I don’t know how I managed to sleep through this particular event, but apparently in 2007 and then again in 2008, the Japanese Kaguya lunar orbiter filmed a pair of Earthrises and Earthsets in full 1080 HD. You can watch them online, squashed down to an unfortunate 480 x 270:
2008 event (absolutely astounding, even in low-res)
2007 event (impressive, but not as jaw-dropping)
I know I had a baby I was dealing with at the time, but man, how did I miss this? Please tell me it showed up as a blip on everyone else’s radar. It’s even available on DVD and Blu-Ray …in Japan only, naturally. If anyone going to Japan in the near and/or not-so-near future can find a copy of this for me and bring it home, I can pay you back by either promising to perform lewd acts upon your person, or promising to avoid performing lewd acts upon your person, whichever option you find more enticing. (Don’t everyone go booking your trips to Japan all at once.)

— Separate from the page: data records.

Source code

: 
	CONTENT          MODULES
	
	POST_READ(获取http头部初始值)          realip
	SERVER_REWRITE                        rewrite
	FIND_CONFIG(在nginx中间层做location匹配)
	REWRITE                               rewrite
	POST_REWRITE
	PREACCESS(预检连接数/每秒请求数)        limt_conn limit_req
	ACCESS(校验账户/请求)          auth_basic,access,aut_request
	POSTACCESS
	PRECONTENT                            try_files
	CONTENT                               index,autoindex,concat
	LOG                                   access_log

Seriously though, watching these little video clips play out at their languid pace puts me in mind of this bit of wisdom from the late Carl Sagan:
Look again at that dot. That’s here. That’s home. That’s us. On it everyone you love, everyone you know, everyone you ever heard of, every human being who ever was, lived out their lives. The aggregate of our joy and suffering, thousands of confident religions, ideologies, and economic doctrines, every hunter and forager, every hero and coward, every creator and destroyer of civilization, every king and peasant, every young couple in love, every mother and father, hopeful child, inventor and explorer, every teacher of morals, every corrupt politician, every “superstar,” every “supreme leader,” every saint and sinner in the history of our species lived there – on a mote of dust suspended in a sunbeam.
The Earth is a very small stage in a vast cosmic arena. Think of the rivers of blood spilled by all those generals and emperors so that, in glory and triumph, they could become the momentary masters of a fraction of a dot. Think of the endless cruelties visited by the inhabitants of one corner of this pixel on the scarcely distinguishable inhabitants of some other corner, how frequent their misunderstandings, how eager they are to kill one another, how fervent their hatreds.
Our posturings, our imagined self-importance, the delusion that we have some privileged position in the Universe, are challenged by this point of pale light. Our planet is a lonely speck in the great enveloping cosmic dark. In our obscurity, in all this vastness, there is no hint that help will come from elsewhere to save us from ourselves.
The Earth is the only world known so far to harbor life. There is nowhere else, at least in the near future, to which our species could migrate. Visit, yes. Settle, not yet. Like it or not, for the moment the Earth is where we make our stand.
It has been said that astronomy is a humbling and character-building experience. There is perhaps no better demonstration of the folly of human conceits than this distant image of our tiny world. To me, it underscores our responsibility to deal more kindly with one another, and to preserve and cherish the pale blue dot, the only home we’ve ever known.
Just a little something to think about. I could watch this stuff all day.
EDIT: and I can; in the absence of the official DVD, JAXA’s English-translated YouTube channel will do just spiffy.